Aston University has just successfully hosted the 6th international Critical Link conference. It is the first time that a conference with a focus on public service interpreting has taken place in the UK.
This unique event has brought together representatives from every sphere of the worldwide community of public service interpreting, including academics, interpreting practitioners, employers, trainers, policy makers, service providers and service recipients. The aim was to shed new light on the vital role that public service/community interpreters play in our world.
Professor Christina Schaeffner from Aston University’s School of Languages & Social Sciences, who organised the event said: “This conference is of world-wide importance and will provide a forum for researchers, trainers and practitioners. It has provided a unique link between Aston University’s research in this area and wider professional practice and academic research. As such, we invited public service employees such as police and health professionals to attend the conference.
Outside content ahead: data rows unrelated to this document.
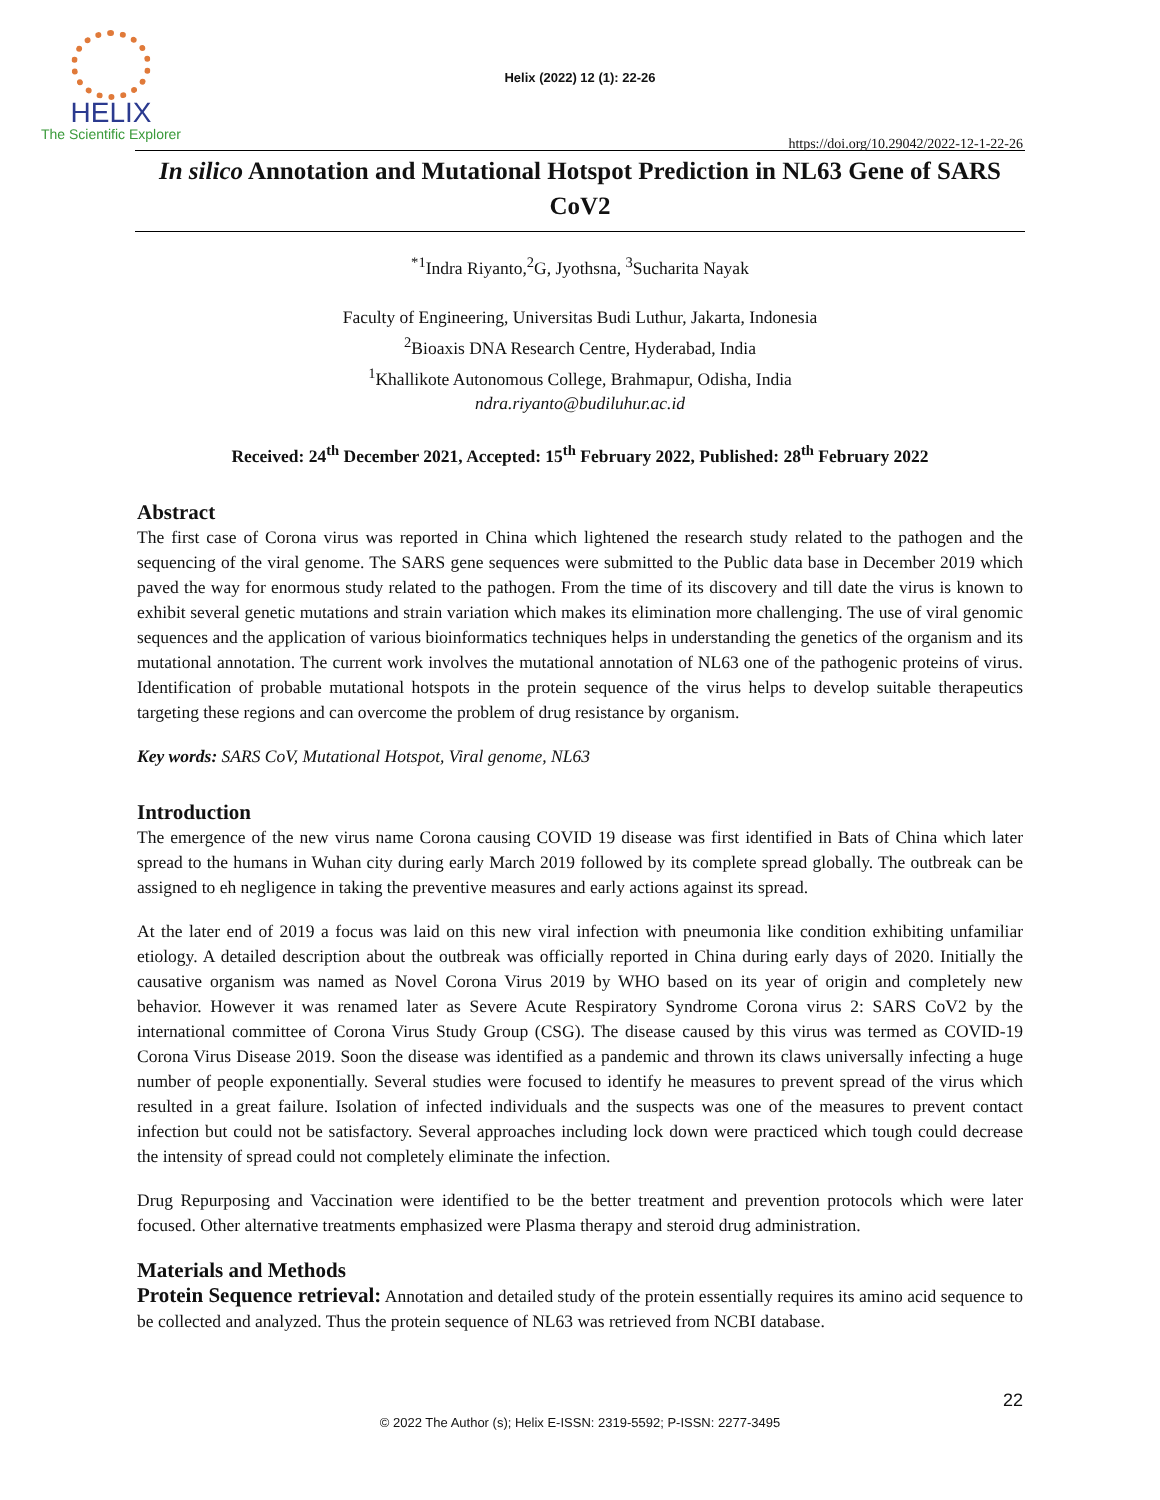HELIX
The Scientific Explorer
Helix (2022) 12 (1): 22-26
https://doi.org/10.29042/2022-12-1-22-26
In silico Annotation and Mutational Hotspot Prediction in NL63 Gene of SARS CoV2
<sup>*1</sup>Indra Riyanto,<sup>2</sup>G, Jyothsna, <sup>3</sup>Sucharita Nayak
Faculty of Engineering, Universitas Budi Luthur, Jakarta, Indonesia
<sup>2</sup> Bioaxis DNA Research Centre, Hyderabad, India
<sup>1</sup> Khallikote Autonomous College, Brahmapur, Odisha, India
ndra.riyanto@budiluhur.ac.id
Received: 24<sup>th</sup> December 2021, Accepted: 15<sup>th</sup> February 2022, Published: 28<sup>th</sup> February 2022
Abstract
The first case of Corona virus was reported in China which lightened the research study related to the pathogen and the sequencing of the viral genome. The SARS gene sequences were submitted to the Public data base in December 2019 which paved the way for enormous study related to the pathogen. From the time of its discovery and till date the virus is known to exhibit several genetic mutations and strain variation which makes its elimination more challenging. The use of viral genomic sequences and the application of various bioinformatics techniques helps in understanding the genetics of the organism and its mutational annotation. The current work involves the mutational annotation of NL63 one of the pathogenic proteins of virus. Identification of probable mutational hotspots in the protein sequence of the virus helps to develop suitable therapeutics targeting these regions and can overcome the problem of drug resistance by organism.
Key words: SARS CoV, Mutational Hotspot, Viral genome, NL63
Introduction
The emergence of the new virus name Corona causing COVID 19 disease was first identified in Bats of China which later spread to the humans in Wuhan city during early March 2019 followed by its complete spread globally. The outbreak can be assigned to eh negligence in taking the preventive measures and early actions against its spread.
At the later end of 2019 a focus was laid on this new viral infection with pneumonia like condition exhibiting unfamiliar etiology. A detailed description about the outbreak was officially reported in China during early days of 2020. Initially the causative organism was named as Novel Corona Virus 2019 by WHO based on its year of origin and completely new behavior. However it was renamed later as Severe Acute Respiratory Syndrome Corona virus 2: SARS CoV2 by the international committee of Corona Virus Study Group (CSG). The disease caused by this virus was termed as COVID-19 Corona Virus Disease 2019. Soon the disease was identified as a pandemic and thrown its claws universally infecting a huge number of people exponentially. Several studies were focused to identify he measures to prevent spread of the virus which resulted in a great failure. Isolation of infected individuals and the suspects was one of the measures to prevent contact infection but could not be satisfactory. Several approaches including lock down were practiced which tough could decrease the intensity of spread could not completely eliminate the infection.
Drug Repurposing and Vaccination were identified to be the better treatment and prevention protocols which were later focused. Other alternative treatments emphasized were Plasma therapy and steroid drug administration.
Materials and Methods
Protein Sequence retrieval: Annotation and detailed study of the protein essentially requires its amino acid sequence to be collected and analyzed. Thus the protein sequence of NL63 was retrieved from NCBI database.
22
© 2022 The Author (s); Helix E-ISSN: 2319-5592; P-ISSN: 2277-3495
It still happens too frequently that family members perform interpreting tasks in medical and legal settings instead of qualified interpreters. There is also not enough training provision in the UK, let alone government support for training courses. The conference will therefore have a significant role to play in raising awareness of some of the key issues around community interpreting.
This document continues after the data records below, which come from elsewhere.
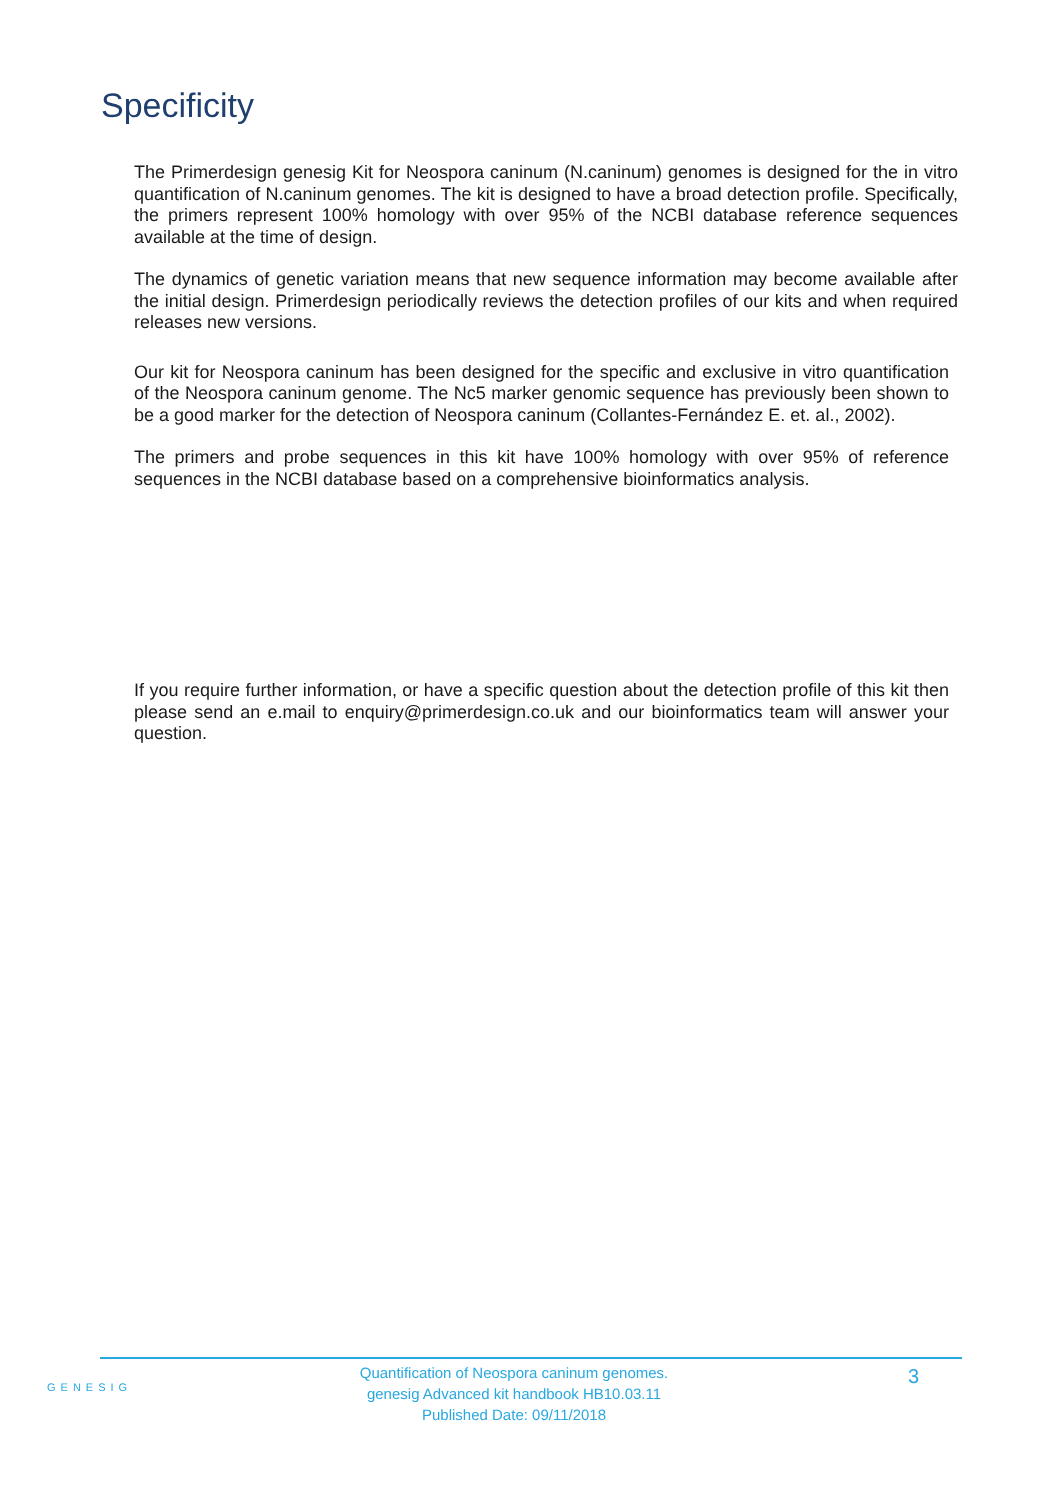Specificity
The Primerdesign genesig Kit for Neospora caninum (N.caninum) genomes is designed for the in vitro quantification of N.caninum genomes. The kit is designed to have a broad detection profile. Specifically, the primers represent 100% homology with over 95% of the NCBI database reference sequences available at the time of design.
The dynamics of genetic variation means that new sequence information may become available after the initial design. Primerdesign periodically reviews the detection profiles of our kits and when required releases new versions.
Our kit for Neospora caninum has been designed for the specific and exclusive in vitro quantification of the Neospora caninum genome. The Nc5 marker genomic sequence has previously been shown to be a good marker for the detection of Neospora caninum (Collantes-Fernández E. et. al., 2002).
The primers and probe sequences in this kit have 100% homology with over 95% of reference sequences in the NCBI database based on a comprehensive bioinformatics analysis.
If you require further information, or have a specific question about the detection profile of this kit then please send an e.mail to enquiry@primerdesign.co.uk and our bioinformatics team will answer your question.
GENESIG
Quantification of Neospora caninum genomes.
genesig Advanced kit handbook HB10.03.11
Published Date: 09/11/2018
3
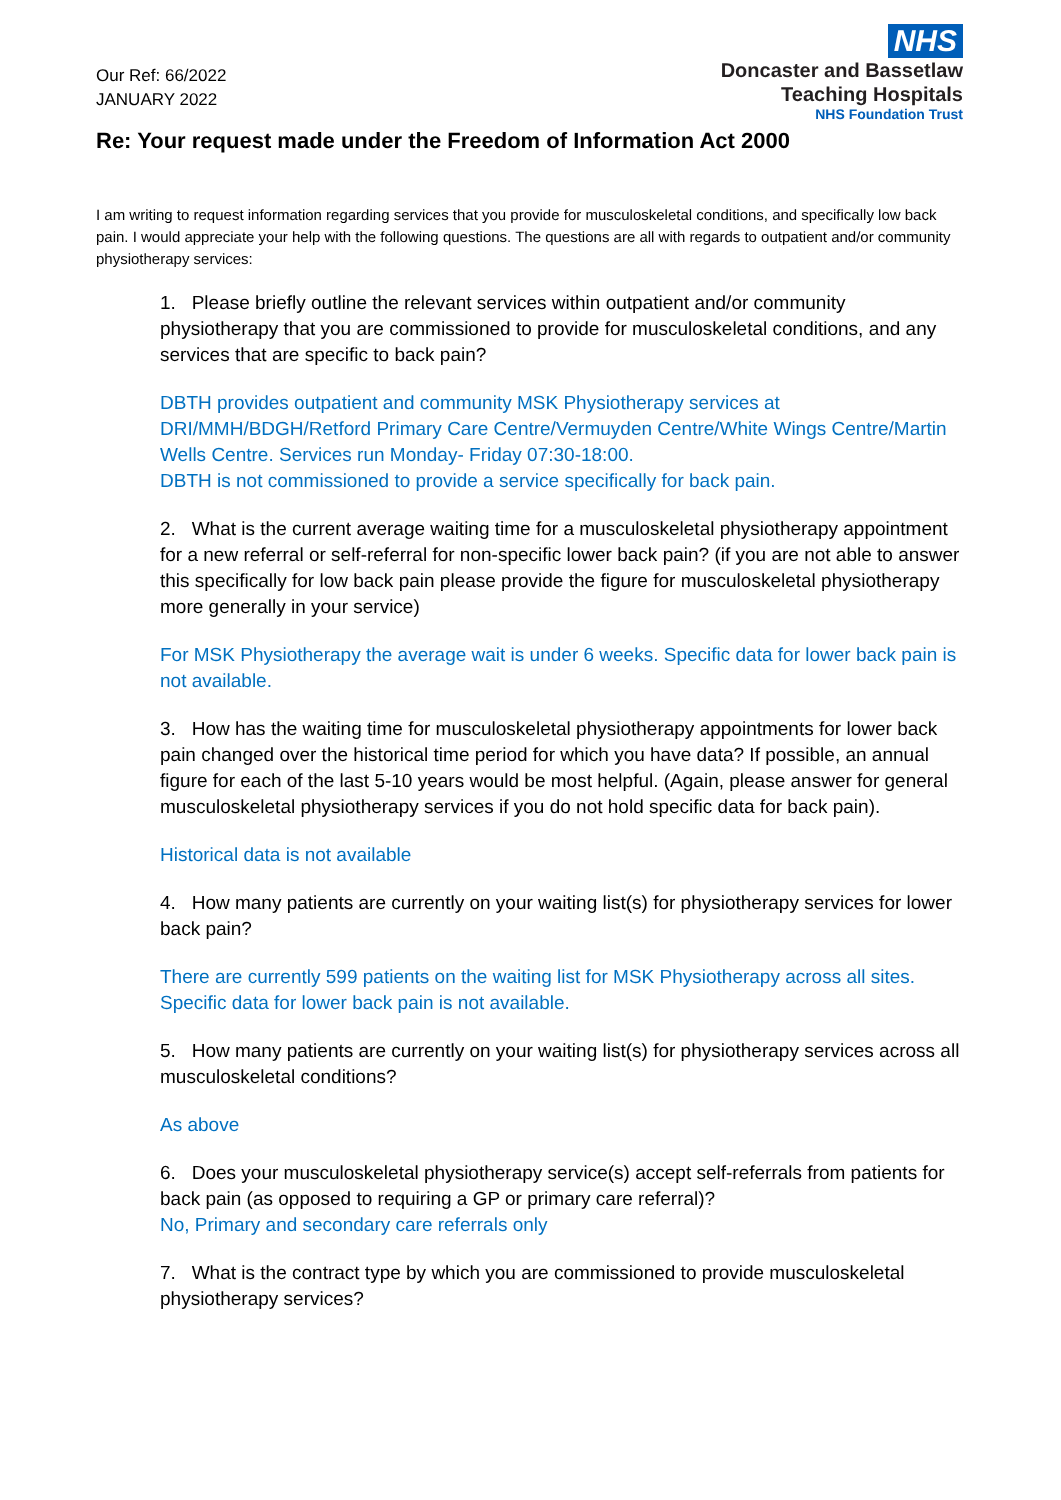Our Ref: 66/2022
JANUARY 2022
NHS
Doncaster and Bassetlaw
Teaching Hospitals
NHS Foundation Trust
Re: Your request made under the Freedom of Information Act 2000
I am writing to request information regarding services that you provide for musculoskeletal conditions, and specifically low back pain. I would appreciate your help with the following questions. The questions are all with regards to outpatient and/or community physiotherapy services:
1. Please briefly outline the relevant services within outpatient and/or community physiotherapy that you are commissioned to provide for musculoskeletal conditions, and any services that are specific to back pain?
DBTH provides outpatient and community MSK Physiotherapy services at DRI/MMH/BDGH/Retford Primary Care Centre/Vermuyden Centre/White Wings Centre/Martin Wells Centre. Services run Monday- Friday 07:30-18:00.
DBTH is not commissioned to provide a service specifically for back pain.
2. What is the current average waiting time for a musculoskeletal physiotherapy appointment for a new referral or self-referral for non-specific lower back pain? (if you are not able to answer this specifically for low back pain please provide the figure for musculoskeletal physiotherapy more generally in your service)
For MSK Physiotherapy the average wait is under 6 weeks. Specific data for lower back pain is not available.
3. How has the waiting time for musculoskeletal physiotherapy appointments for lower back pain changed over the historical time period for which you have data? If possible, an annual figure for each of the last 5-10 years would be most helpful. (Again, please answer for general musculoskeletal physiotherapy services if you do not hold specific data for back pain).
Historical data is not available
4. How many patients are currently on your waiting list(s) for physiotherapy services for lower back pain?
There are currently 599 patients on the waiting list for MSK Physiotherapy across all sites. Specific data for lower back pain is not available.
5. How many patients are currently on your waiting list(s) for physiotherapy services across all musculoskeletal conditions?
As above
6. Does your musculoskeletal physiotherapy service(s) accept self-referrals from patients for back pain (as opposed to requiring a GP or primary care referral)?
No, Primary and secondary care referrals only
7. What is the contract type by which you are commissioned to provide musculoskeletal physiotherapy services?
The theme of the conference is Interpreting in a Changing Landscape and the overall aim was to explore political, legal, human rights, trans-national, economic, socio-cultural and sociolinguistic aspects of public service/community interpreting.”
More than 250 abstracts for papers, workshops and panels have been received. They address key strands in interpreting research and practice including the role of the state in the certification of public service interpreters, national and political responsibility for service provision, codes of ethics and conduct, regulation of interpreters and interpreting services and the rights of immigrants and asylum seekers to communication services.
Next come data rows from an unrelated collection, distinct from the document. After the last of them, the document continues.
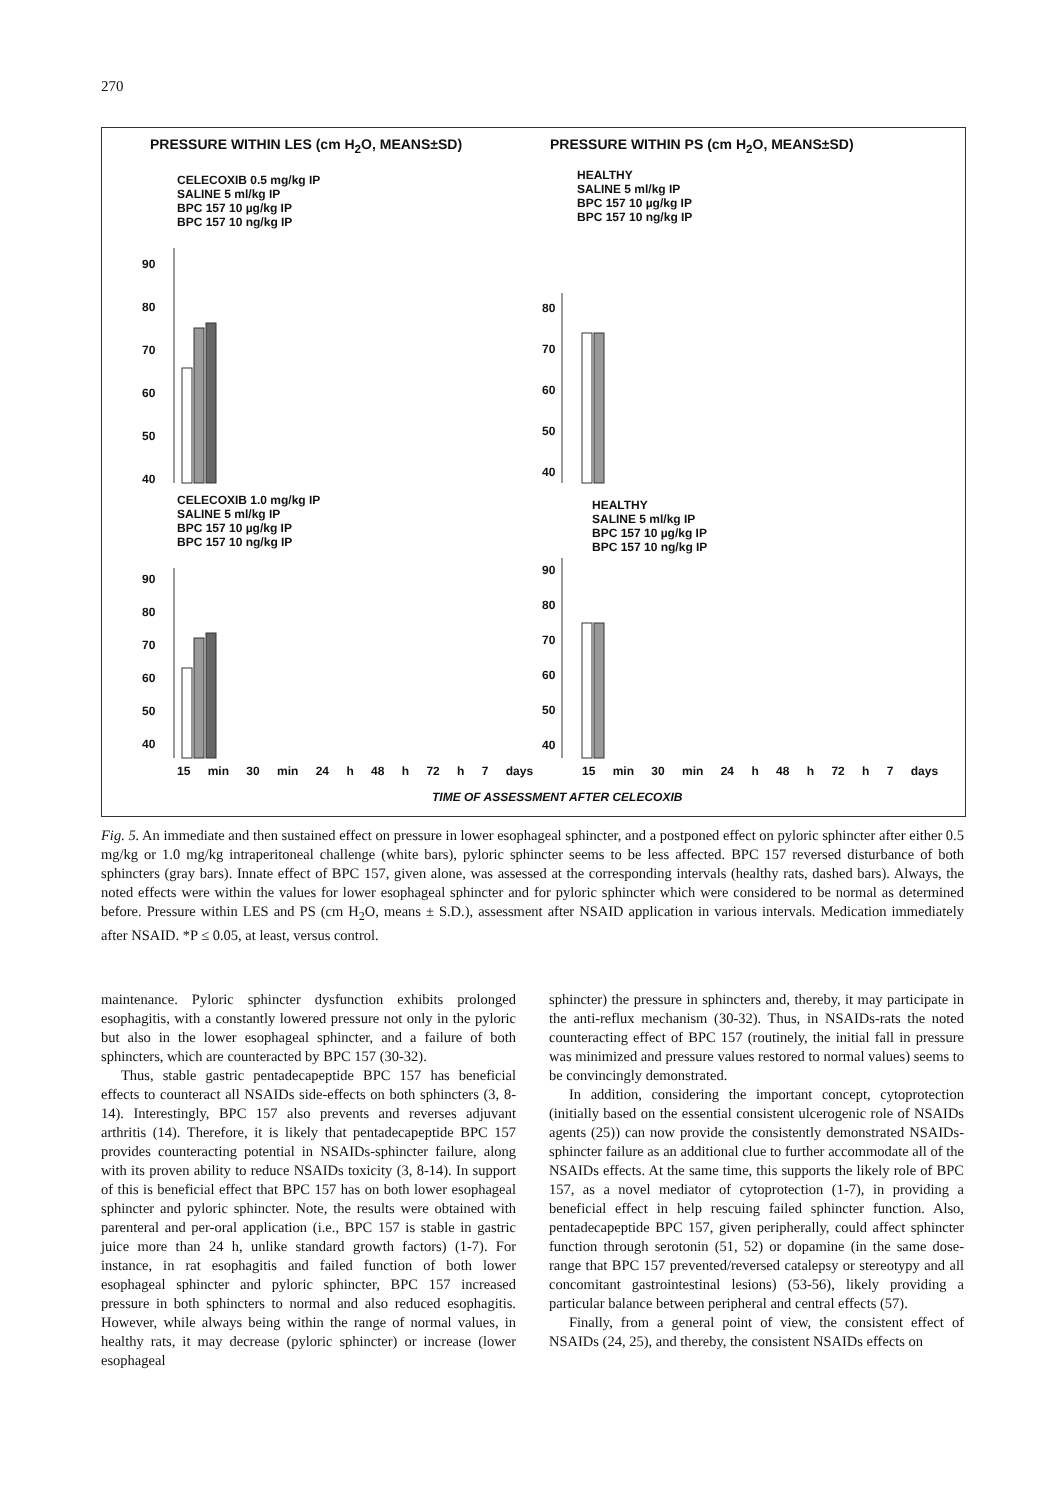270
PRESSURE WITHIN LES (cm H<sub>2</sub>O, MEANS±SD)
PRESSURE WITHIN PS (cm H<sub>2</sub>O, MEANS±SD)
CELECOXIB 0.5 mg/kg IP
SALINE 5 ml/kg IP
BPC 157 10 µg/kg IP
BPC 157 10 ng/kg IP
HEALTHY
SALINE 5 ml/kg IP
BPC 157 10 µg/kg IP
BPC 157 10 ng/kg IP
CELECOXIB 1.0 mg/kg IP
SALINE 5 ml/kg IP
BPC 157 10 µg/kg IP
BPC 157 10 ng/kg IP
HEALTHY
SALINE 5 ml/kg IP
BPC 157 10 µg/kg IP
BPC 157 10 ng/kg IP
90
80
70
60
50
40
80
70
60
50
40
90
80
70
60
50
40
90
80
70
60
50
40
15 min 30 min 24 h 48 h 72 h 7 days
15 min 30 min 24 h 48 h 72 h 7 days
TIME OF ASSESSMENT AFTER CELECOXIB
Fig. 5. An immediate and then sustained effect on pressure in lower esophageal sphincter, and a postponed effect on pyloric sphincter after either 0.5 mg/kg or 1.0 mg/kg intraperitoneal challenge (white bars), pyloric sphincter seems to be less affected. BPC 157 reversed disturbance of both sphincters (gray bars). Innate effect of BPC 157, given alone, was assessed at the corresponding intervals (healthy rats, dashed bars). Always, the noted effects were within the values for lower esophageal sphincter and for pyloric sphincter which were considered to be normal as determined before. Pressure within LES and PS (cm H<sub>2</sub>O, means ± S.D.), assessment after NSAID application in various intervals. Medication immediately after NSAID. *P ≤ 0.05, at least, versus control.
maintenance. Pyloric sphincter dysfunction exhibits prolonged esophagitis, with a constantly lowered pressure not only in the pyloric but also in the lower esophageal sphincter, and a failure of both sphincters, which are counteracted by BPC 157 (30-32).
Thus, stable gastric pentadecapeptide BPC 157 has beneficial effects to counteract all NSAIDs side-effects on both sphincters (3, 8-14). Interestingly, BPC 157 also prevents and reverses adjuvant arthritis (14). Therefore, it is likely that pentadecapeptide BPC 157 provides counteracting potential in NSAIDs-sphincter failure, along with its proven ability to reduce NSAIDs toxicity (3, 8-14). In support of this is beneficial effect that BPC 157 has on both lower esophageal sphincter and pyloric sphincter. Note, the results were obtained with parenteral and per-oral application (i.e., BPC 157 is stable in gastric juice more than 24 h, unlike standard growth factors) (1-7). For instance, in rat esophagitis and failed function of both lower esophageal sphincter and pyloric sphincter, BPC 157 increased pressure in both sphincters to normal and also reduced esophagitis. However, while always being within the range of normal values, in healthy rats, it may decrease (pyloric sphincter) or increase (lower esophageal
sphincter) the pressure in sphincters and, thereby, it may participate in the anti-reflux mechanism (30-32). Thus, in NSAIDs-rats the noted counteracting effect of BPC 157 (routinely, the initial fall in pressure was minimized and pressure values restored to normal values) seems to be convincingly demonstrated.
In addition, considering the important concept, cytoprotection (initially based on the essential consistent ulcerogenic role of NSAIDs agents (25)) can now provide the consistently demonstrated NSAIDs-sphincter failure as an additional clue to further accommodate all of the NSAIDs effects. At the same time, this supports the likely role of BPC 157, as a novel mediator of cytoprotection (1-7), in providing a beneficial effect in help rescuing failed sphincter function. Also, pentadecapeptide BPC 157, given peripherally, could affect sphincter function through serotonin (51, 52) or dopamine (in the same dose-range that BPC 157 prevented/reversed catalepsy or stereotypy and all concomitant gastrointestinal lesions) (53-56), likely providing a particular balance between peripheral and central effects (57).
Finally, from a general point of view, the consistent effect of NSAIDs (24, 25), and thereby, the consistent NSAIDs effects on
Other strands to the conference included the use of innovative new practice and technologies to improve public service interpreting such as webstream interpreting, interpreting in conflict zones and the ‘virtual courtroom’.
Christina continued: “The Critical Link International Committee decides on the venue of the conference on the basis of bids. Our successful bid has been a major achievement for Aston and we hope that the conference has enhanced the public visibility and status of community interpreting in Birmingham and the UK.”
The conference took place between 26-30 July 2010.